- [What is expected] Rewrite every line of the listing below as a numbered list, leaving out any blank lines.

- [Given entries]

************

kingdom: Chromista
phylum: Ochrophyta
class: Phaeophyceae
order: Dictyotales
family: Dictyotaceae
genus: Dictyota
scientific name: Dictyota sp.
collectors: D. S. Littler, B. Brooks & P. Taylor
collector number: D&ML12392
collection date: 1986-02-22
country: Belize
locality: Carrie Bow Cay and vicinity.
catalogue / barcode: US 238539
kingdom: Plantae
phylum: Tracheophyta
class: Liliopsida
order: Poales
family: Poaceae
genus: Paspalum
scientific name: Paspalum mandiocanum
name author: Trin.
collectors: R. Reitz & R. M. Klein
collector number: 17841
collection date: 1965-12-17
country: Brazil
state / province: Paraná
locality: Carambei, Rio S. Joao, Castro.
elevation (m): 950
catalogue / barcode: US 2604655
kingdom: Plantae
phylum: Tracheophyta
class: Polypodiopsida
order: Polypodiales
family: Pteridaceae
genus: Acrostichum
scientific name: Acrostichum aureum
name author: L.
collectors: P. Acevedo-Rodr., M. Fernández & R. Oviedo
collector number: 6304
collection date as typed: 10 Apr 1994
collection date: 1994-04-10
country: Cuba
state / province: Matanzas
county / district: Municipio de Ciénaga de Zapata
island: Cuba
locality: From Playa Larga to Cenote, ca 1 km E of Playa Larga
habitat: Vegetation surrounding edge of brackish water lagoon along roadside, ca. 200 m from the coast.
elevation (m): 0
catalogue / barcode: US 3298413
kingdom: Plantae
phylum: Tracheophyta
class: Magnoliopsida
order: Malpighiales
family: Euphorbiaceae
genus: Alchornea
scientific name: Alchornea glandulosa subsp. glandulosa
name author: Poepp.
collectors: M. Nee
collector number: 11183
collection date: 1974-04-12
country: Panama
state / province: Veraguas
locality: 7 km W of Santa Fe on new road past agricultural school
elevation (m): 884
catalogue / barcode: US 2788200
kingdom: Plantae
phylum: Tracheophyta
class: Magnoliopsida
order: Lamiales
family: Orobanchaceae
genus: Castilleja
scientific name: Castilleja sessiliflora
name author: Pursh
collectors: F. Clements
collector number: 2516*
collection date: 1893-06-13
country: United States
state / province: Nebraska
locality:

************

- [Complete response]
1. kingdom: Chromista
2. phylum: Ochrophyta
3. class: Phaeophyceae
4. order: Dictyotales
5. family: Dictyotaceae
6. genus: Dictyota
7. scientific name: Dictyota sp.
8. collectors: D. S. Littler, B. Brooks & P. Taylor
9. collector number: D&ML12392
10. collection date: 1986-02-22
11. country: Belize
12. locality: Carrie Bow Cay and vicinity.
13. catalogue / barcode: US 238539
14. kingdom: Plantae
15. phylum: Tracheophyta
16. class: Liliopsida
17. order: Poales
18. family: Poaceae
19. genus: Paspalum
20. scientific name: Paspalum mandiocanum
21. name author: Trin.
22. collectors: R. Reitz & R. M. Klein
23. collector number: 17841
24. collection date: 1965-12-17
25. country: Brazil
26. state / province: Paraná
27. locality: Carambei, Rio S. Joao, Castro.
28. elevation (m): 950
29. catalogue / barcode: US 2604655
30. kingdom: Plantae
31. phylum: Tracheophyta
32. class: Polypodiopsida
33. order: Polypodiales
34. family: Pteridaceae
35. genus: Acrostichum
36. scientific name: Acrostichum aureum
37. name author: L.
38. collectors: P. Acevedo-Rodr., M. Fernández & R. Oviedo
39. collector number: 6304
40. collection date as typed: 10 Apr 1994
41. collection date: 1994-04-10
42. country: Cuba
43. state / province: Matanzas
44. county / district: Municipio de Ciénaga de Zapata
45. island: Cuba
46. locality: From Playa Larga to Cenote, ca 1 km E of Playa Larga
47. habitat: Vegetation surrounding edge of brackish water lagoon along roadside, ca. 200 m from the coast.
48. elevation (m): 0
49. catalogue / barcode: US 3298413
50. kingdom: Plantae
51. phylum: Tracheophyta
52. class: Magnoliopsida
53. order: Malpighiales
54. family: Euphorbiaceae
55. genus: Alchornea
56. scientific name: Alchornea glandulosa subsp. glandulosa
57. name author: Poepp.
58. collectors: M. Nee
59. collector number: 11183
60. collection date: 1974-04-12
61. country: Panama
62. state / province: Veraguas
63. locality: 7 km W of Santa Fe on new road past agricultural school
64. elevation (m): 884
65. catalogue / barcode: US 2788200
66. kingdom: Plantae
67. phylum: Tracheophyta
68. class: Magnoliopsida
69. order: Lamiales
70. family: Orobanchaceae
71. genus: Castilleja
72. scientific name: Castilleja sessiliflora
73. name author: Pursh
74. collectors: F. Clements
75. collector number: 2516*
76. collection date: 1893-06-13
77. country: United States
78. state / province: Nebraska
79. locality:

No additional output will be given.